Task instructions: In the data below, find the line containing "t som själva poolpaketet." and the line containing "felhasználónak szóló információkban is.", then reproduce them and every line between, exactly. Omit pictures.

Supplied data:
----

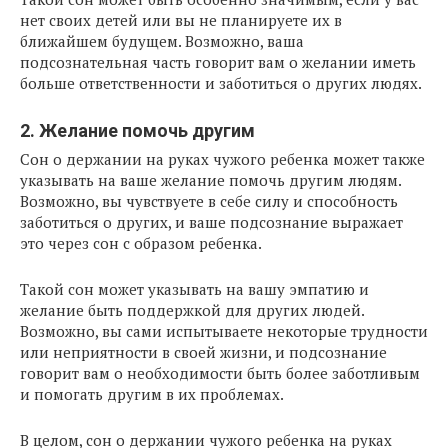
нет своих детей или вы не планируете их в
ближайшем будущем. Возможно, ваша
подсознательная часть говорит вам о желании иметь
больше ответственности и заботиться о других людях.
2. Желание помочь другим
Сон о держании на руках чужого ребенка может также
указывать на ваше желание помочь другим людям.
Возможно, вы чувствуете в себе силу и способность
заботиться о других, и ваше подсознание выражает
это через сон с образом ребенка.
Такой сон может указывать на вашу эмпатию и
желание быть поддержкой для других людей.
Возможно, вы сами испытываете некоторые трудности
или неприятности в своей жизни, и подсознание
говорит вам о необходимости быть более заботливым
и помогать другим в их проблемах.
В целом, сон о держании чужого ребенка на руках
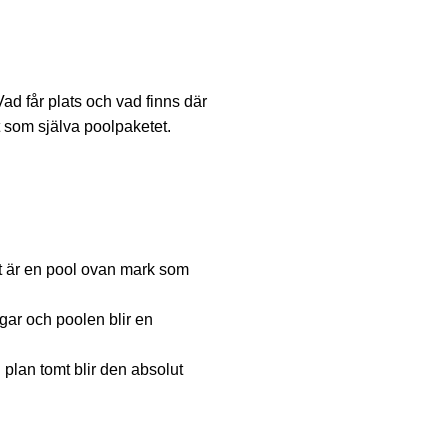
ad får plats och vad finns där
t som själva poolpaketet.
gt är en pool ovan mark som
ngar och poolen blir en
plan tomt blir den absolut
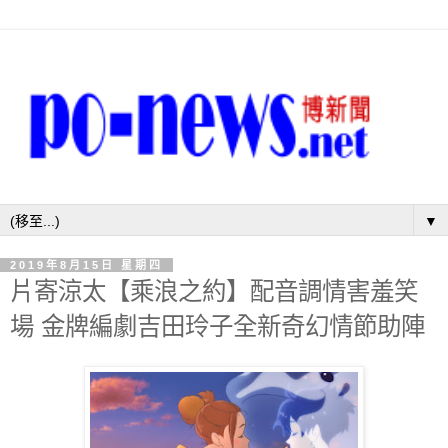
▼
2019年8月15日 星期四
片寄涼太【乘浪之約】配音調情害羞笑
場 金牌編劇吉田玲子全新奇幻情節助陣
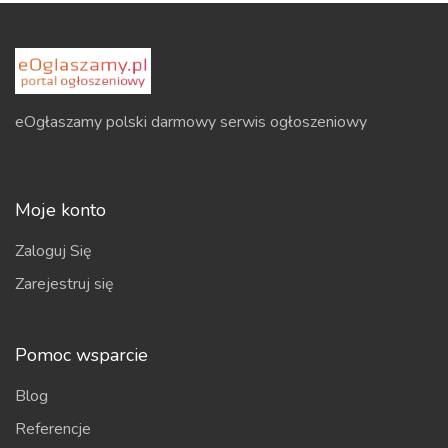
eOgłaszamy polski darmowy serwis ogłoszeniowy
Moje konto
Zaloguj Się
Zarejestruj się
Pomoc wsparcie
Blog
Referencje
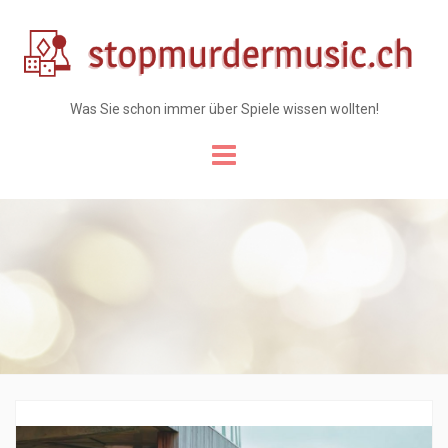
Was Sie schon immer über Spiele wissen wollten!
Skip
to
content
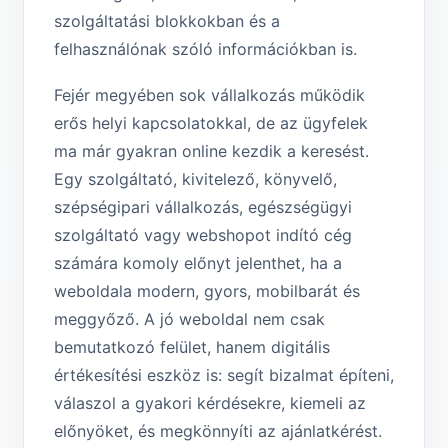
szolgáltatási blokkokban és a
felhasználónak szóló információkban is.
Fejér megyében sok vállalkozás működik
erős helyi kapcsolatokkal, de az ügyfelek
ma már gyakran online kezdik a keresést.
Egy szolgáltató, kivitelező, könyvelő,
szépségipari vállalkozás, egészségügyi
szolgáltató vagy webshopot indító cég
számára komoly előnyt jelenthet, ha a
weboldala modern, gyors, mobilbarát és
meggyőző. A jó weboldal nem csak
bemutatkozó felület, hanem digitális
értékesítési eszköz is: segít bizalmat építeni,
válaszol a gyakori kérdésekre, kiemeli az
előnyöket, és megkönnyíti az ajánlatkérést.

----

Answer space:
t som själva poolpaketet.
gt är en pool ovan mark som
ngar och poolen blir en
plan tomt blir den absolut
▼
2019年8月15日 星期四
片寄涼太【乘浪之約】配音調情害羞笑
場 金牌編劇吉田玲子全新奇幻情節助陣
eOgłaszamy polski darmowy serwis ogłoszeniowy
Moje konto
Zaloguj Się
Zarejestruj się
Pomoc wsparcie
Blog
Referencje
Was Sie schon immer über Spiele wissen wollten!
Skip
to
content
szolgáltatási blokkokban és a
felhasználónak szóló információkban is.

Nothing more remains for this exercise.